Overall, our results add to the accumulating evidence that measurements of texture features of 18F-FDG uptake within baseline PET images of osteosarcoma can predict treatment response (LA, DNU, SZNU, and RLNU) and EFS (coarsenessNGTDM). We consider these findings to be encouraging from the perspective of personalized medicine. By identifying patients with localized osteosarcoma of the extremities, who might respond poorly to NAC, oncologists can adjust the course of NAC to improve response. In contrast, patients with better prognosis could eventually benefit from less-aggressive treatment with the objective of reducing the toxicity of chemotherapy, as well as related costs.

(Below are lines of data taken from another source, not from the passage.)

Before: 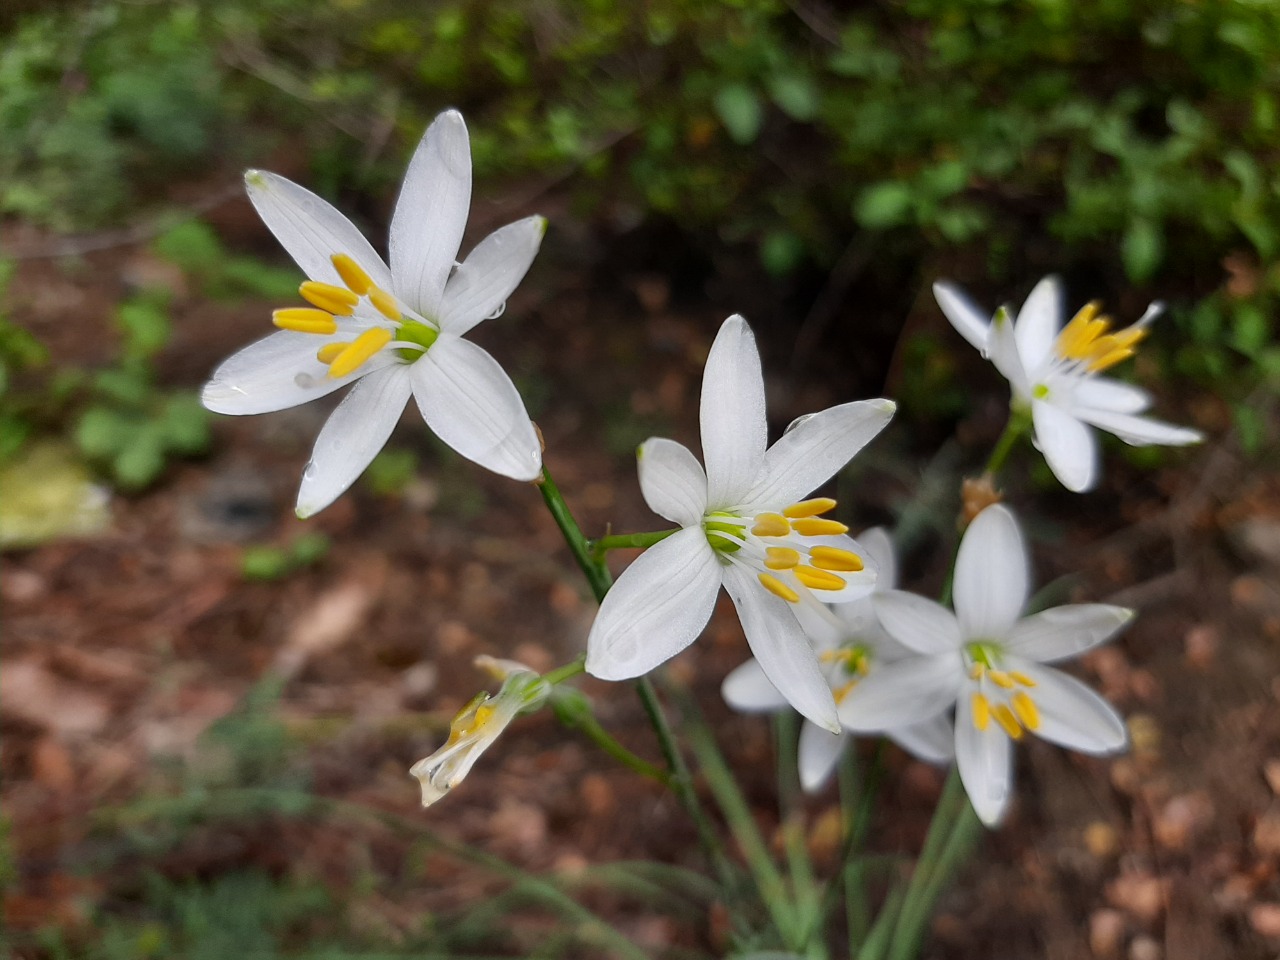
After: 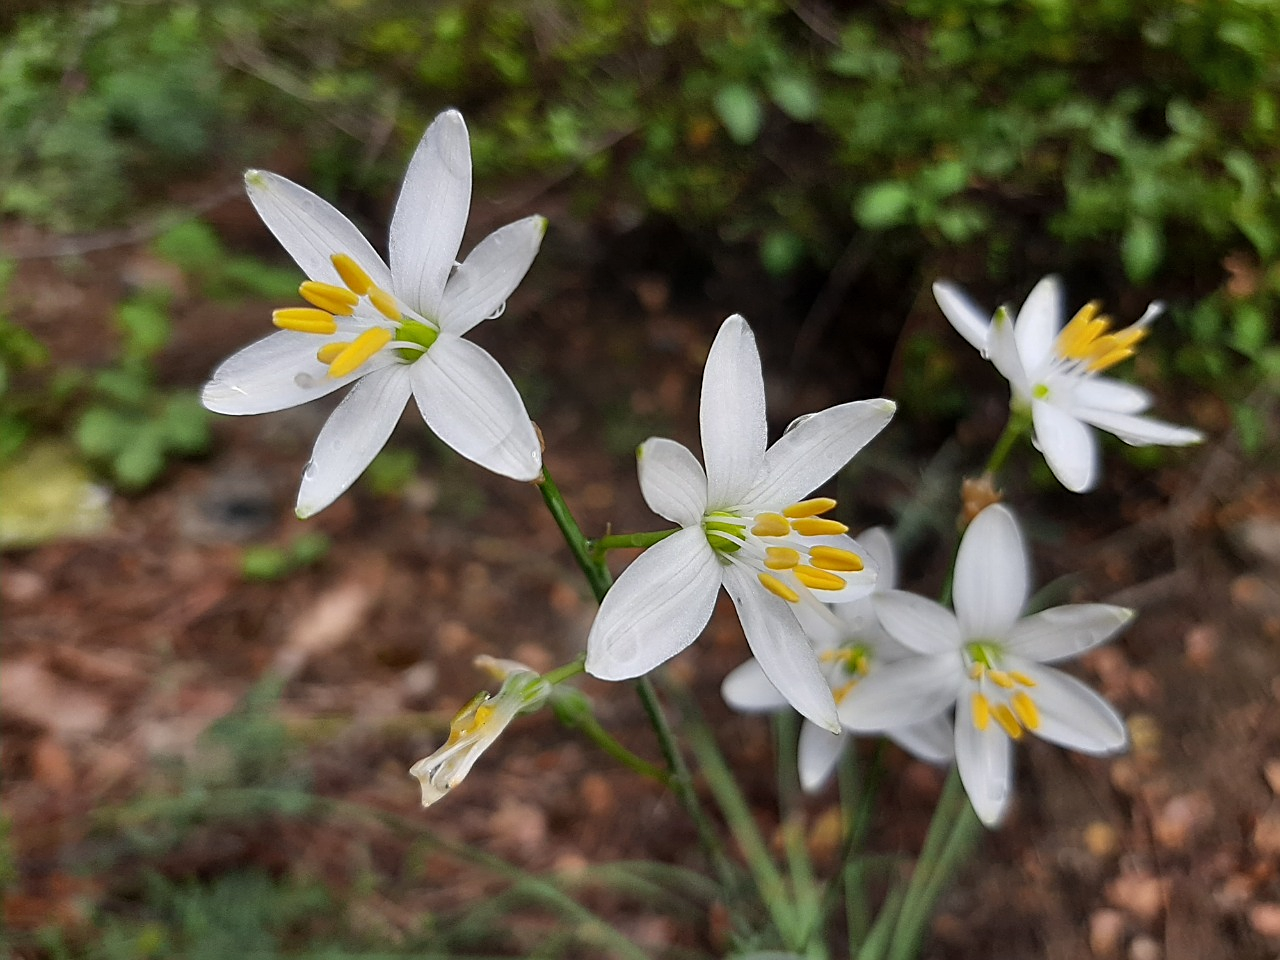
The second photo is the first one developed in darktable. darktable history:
shadows and highlights: shadows 39.59, highlights -52.8, highlights color adjustment 45.49%, low approximation 0.01, soften with gaussian
sharpen: on, module defaults
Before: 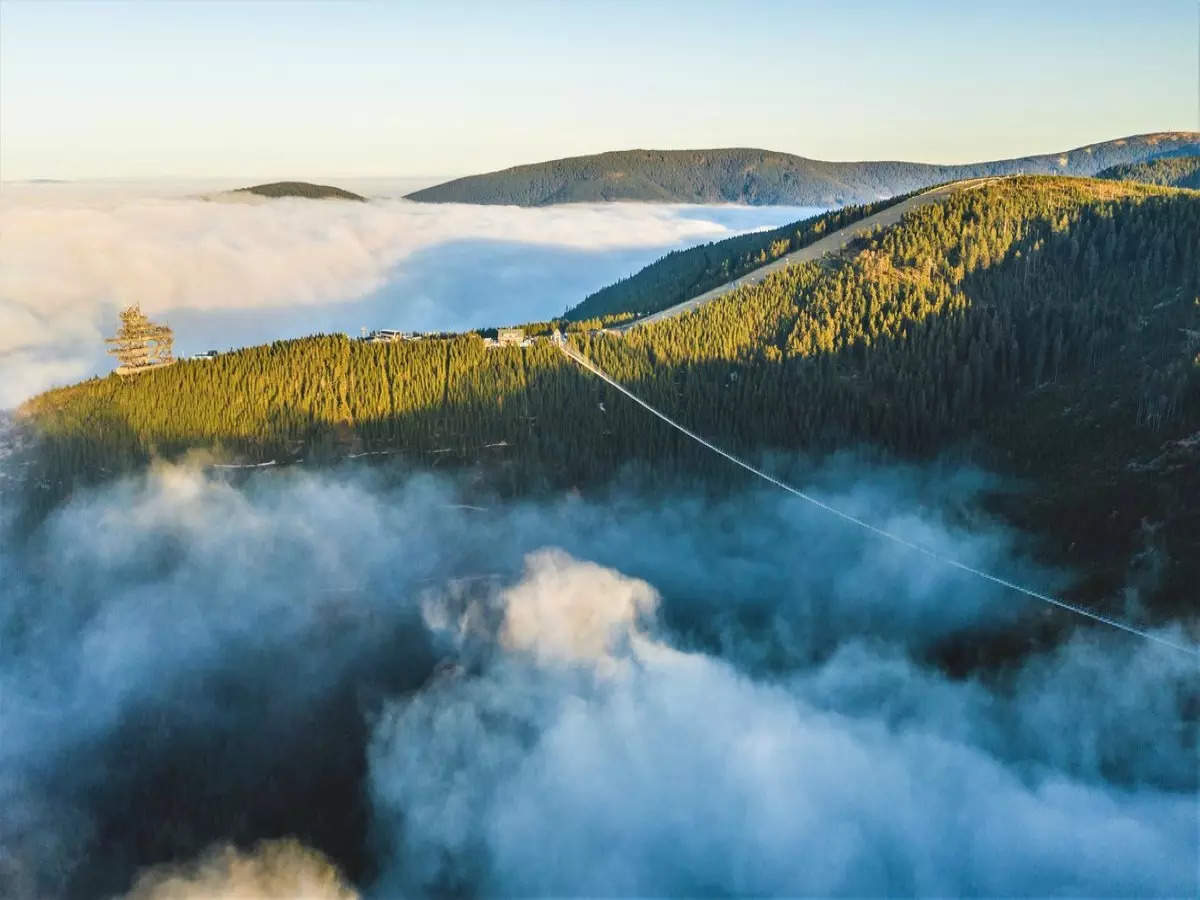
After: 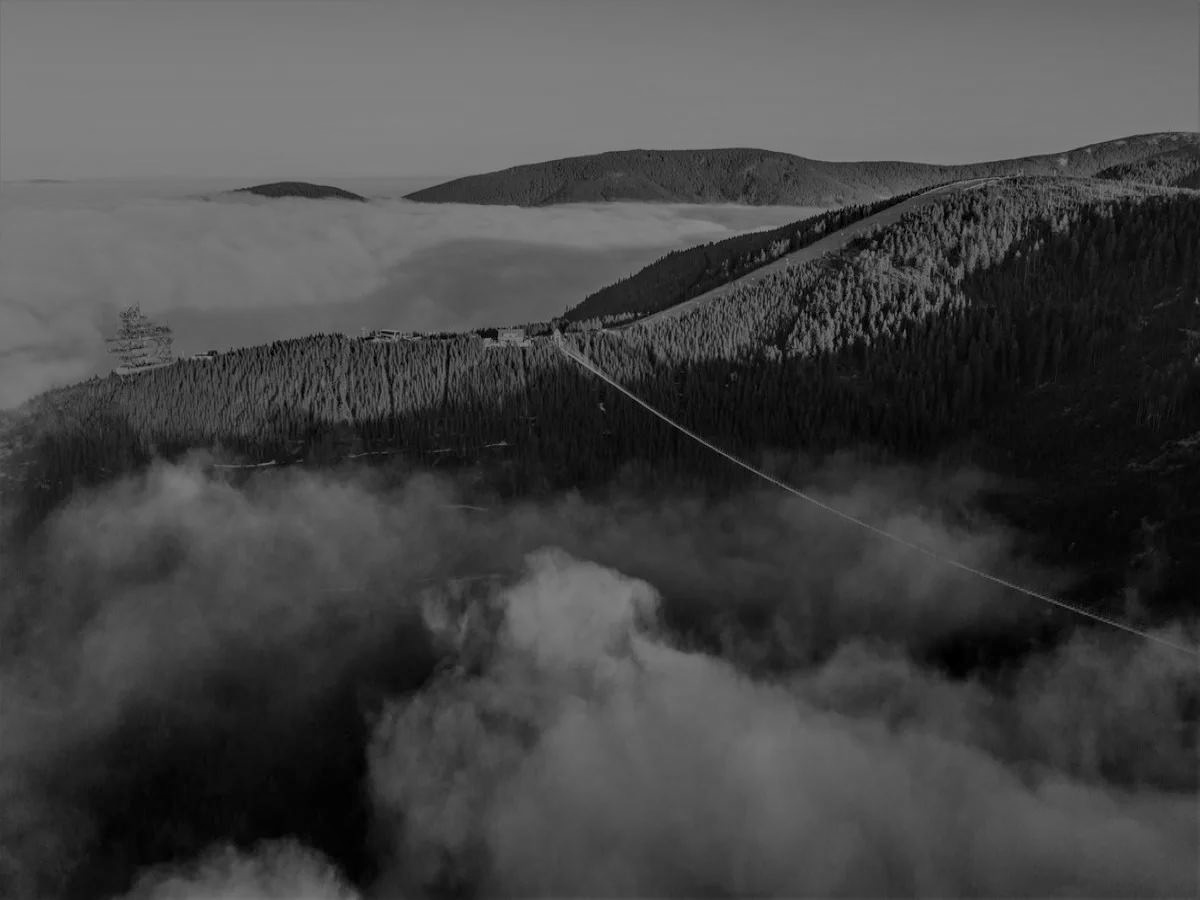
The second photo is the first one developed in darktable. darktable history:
color balance rgb: on, module defaults
exposure: exposure -2.446 EV, compensate highlight preservation false
local contrast: on, module defaults
contrast brightness saturation: brightness 0.09, saturation 0.19
monochrome: a -11.7, b 1.62, size 0.5, highlights 0.38
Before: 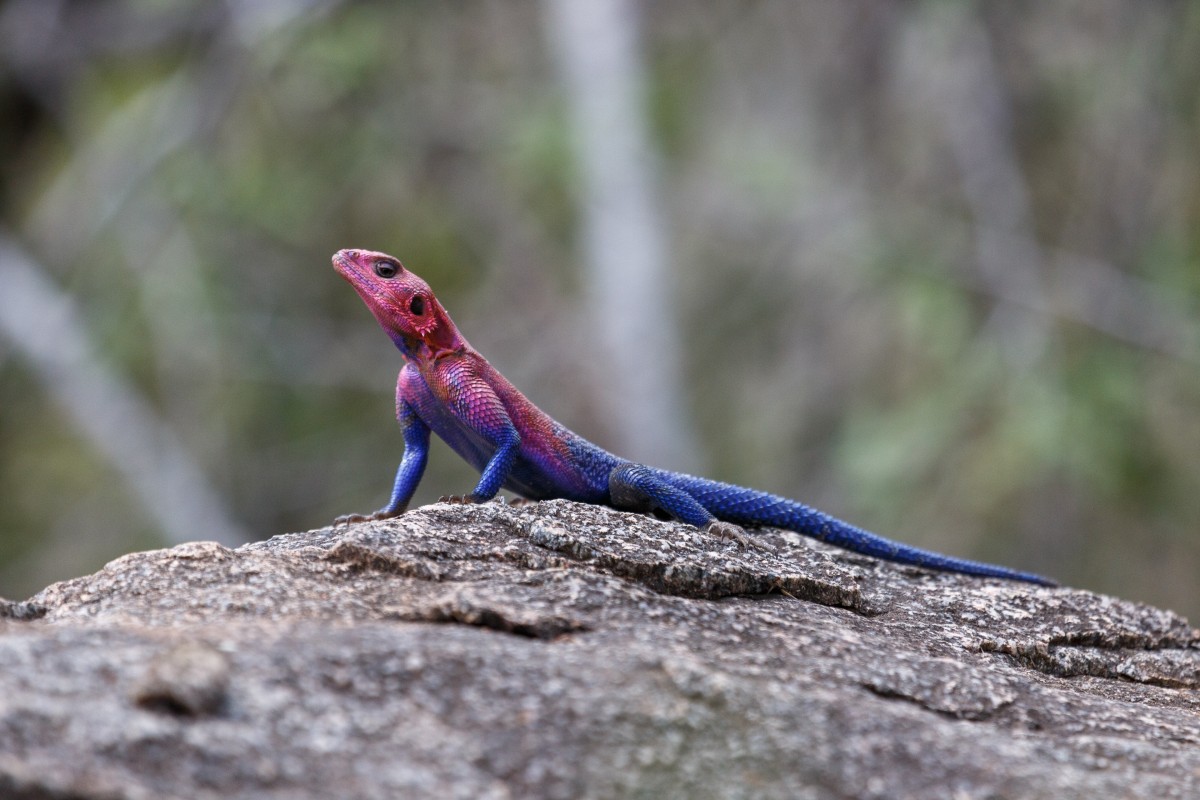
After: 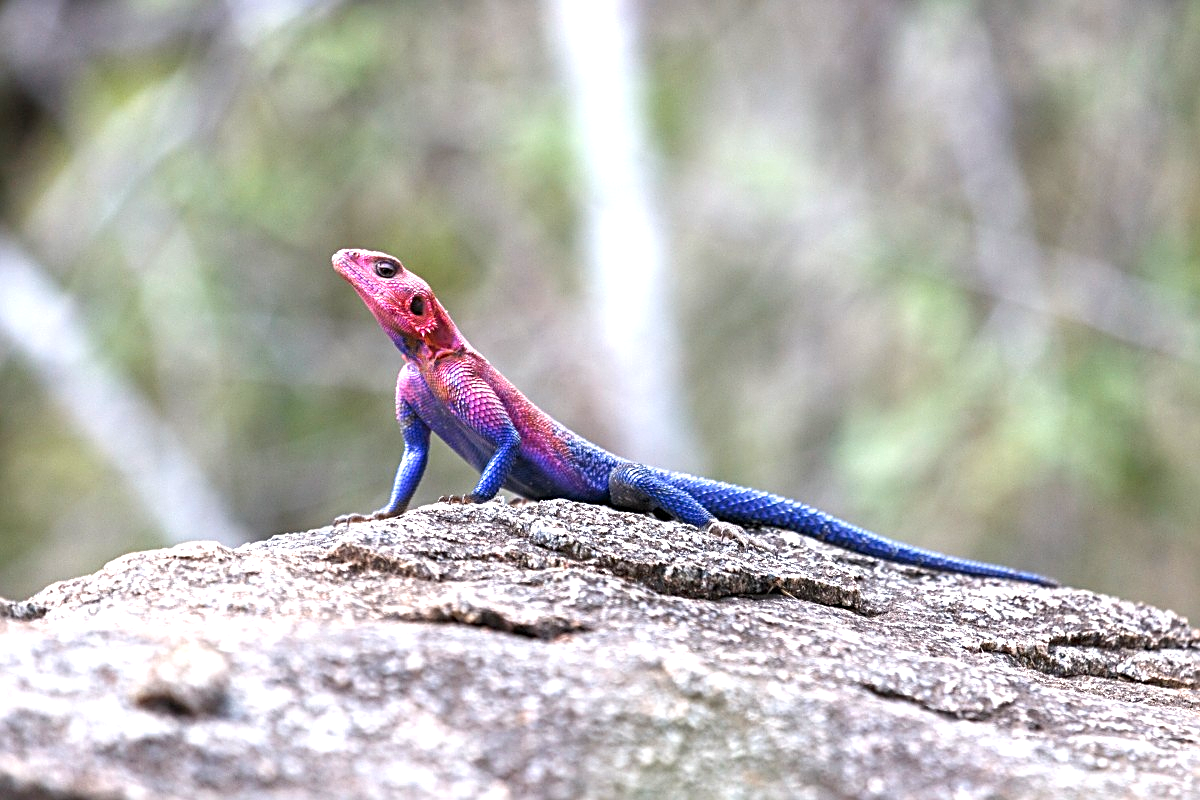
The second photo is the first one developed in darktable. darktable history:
exposure: black level correction 0, exposure 1.3 EV, compensate exposure bias true, compensate highlight preservation false
sharpen: radius 2.767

Although promising, the results of this research should be interpreted cautiously. First, the retrospective nature of our investigation means that we cannot exclude the possibility of selection bias. Second, due to the rarity of osteosarcoma and the homogeneous subgroups that we chose, the number of patients was small and in a single institution. Our ongoing prospective study will validate the predictive values of these parameters in a large number of patients. Third, we included only patients with localized high-grade extremity osteosarcoma, and thus, the conclusion of this study cannot be applied to patients with other AJCC stages. Finally, the radiomics study is constantly updating and developing, and further studies should include different methods for extracting texture features and determining the optimal approach.

Conclusions

Our present investigation suggests that intratumoral heterogeneity of baseline 18F-FDG uptake measured by PET texture analysis can predict tumor response of patients with extremity osteosarcoma treated by NAC, but the conventional parameter MTV provides the best predictive power. MTV, histological response, and the texture feature of coarsenessNGTDM were independently associated with EFS. The utility of such features, especially coarsenessNGTDM, should be confirmed by larger clinical studies before considering their potential integration into decisional algorithms aimed at personalized medicine.